Vera Jürgens

Personal information
- Born: 5 September 1969 (age 56) Stara Zagora, Bulgaria

Chess career
- Country: Bulgaria Germany
- Title: Woman Grandmaster (1993)
- Peak rating: 2340 (January 1994)

= Vera Jürgens =

German chess player (born 1969)

Vera Jürgens ( Peicheva, born 5 September 1969), also known as Vera Peicheva-Jürgens, is a Bulgarian and German female chess player. She earned the FIDE title of Woman Grandmaster (WGM) in 1993 and won the Bulgarian Women's Chess Championship in 1990.

==Biography==
At the end of the 1980s she was one of the leading female chess players in Bulgaria. In 1987, in Sofia she won silver medal in the Bulgarian Women's Chess Championship. In 1989, she won bronze medal in the European Girl's Junior Championship in U20 age group and won second place in Athens International Women's Chess Tournament behind winner Svetlana Prudnikova. In 1990, she won Bulgarian Women's Chess Championship.

She played for Bulgaria in the Women's Chess Olympiad:
- In 1990, at second board in the 29th Chess Olympiad (women) in Novi Sad (+4, =3, -4).

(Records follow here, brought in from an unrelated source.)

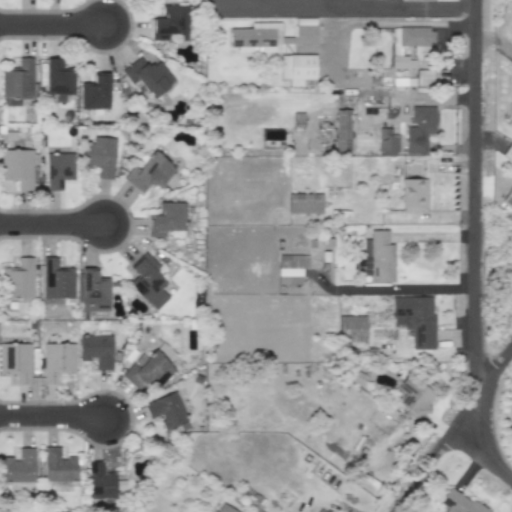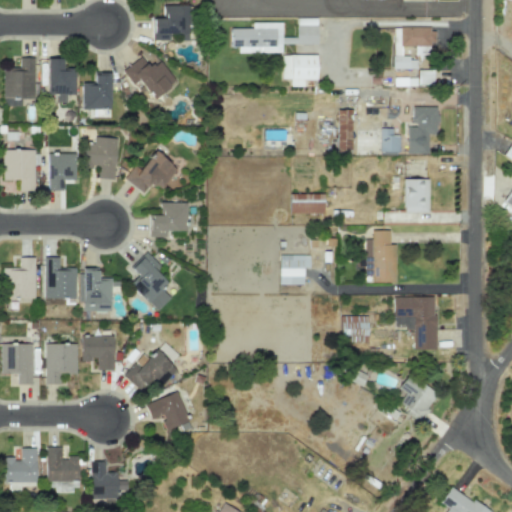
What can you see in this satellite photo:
street lamp: (76, 4)
road: (361, 21)
building: (170, 22)
road: (52, 24)
building: (268, 37)
building: (408, 44)
building: (297, 68)
building: (147, 76)
building: (58, 79)
building: (17, 82)
building: (95, 92)
building: (419, 129)
building: (342, 130)
building: (387, 142)
building: (507, 151)
building: (99, 156)
building: (17, 167)
building: (58, 169)
building: (149, 173)
building: (413, 195)
road: (475, 197)
building: (507, 198)
building: (304, 203)
building: (166, 218)
road: (51, 223)
road: (433, 236)
street lamp: (76, 242)
building: (378, 256)
building: (290, 268)
building: (19, 279)
building: (147, 281)
building: (56, 282)
road: (402, 288)
building: (92, 290)
building: (414, 319)
building: (352, 328)
building: (96, 350)
building: (15, 361)
building: (57, 361)
building: (146, 370)
building: (353, 376)
building: (414, 397)
building: (165, 410)
road: (51, 415)
road: (30, 428)
road: (454, 429)
street lamp: (130, 430)
road: (480, 459)
building: (58, 465)
building: (19, 466)
building: (99, 481)
building: (457, 502)
building: (223, 508)
building: (319, 510)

In 1991, she married and moved to Germany. Since 1992, she has been representing this country in chess tournaments. In 1993, in Dresden she ranked second in International Women's Chess tournament behind winner Margarita Voiska. In 1993, in Graz she won Women's World Chess Championship Zonal Tournament. In 1993, Vera Jürgens participated in Women's World Chess Championship Interzonal Tournament in Jakarta where ranked 32nd place. In 2002, she won silver medal in German Women's Chess Championship behind winner Gisela Fischdick. In 2007, she won the German Women's Fast Chess Championship.

Vera Jürgens played for Germany in the Women's Chess Olympiad:
- In 2006, at first reserve board in the 37th Chess Olympiad (women) in Turin (+3, =6, -1).

In 1988, she was awarded the FIDE Woman International Master (WIM) title and received the FIDE Woman Grandmaster (WGM) title five years later.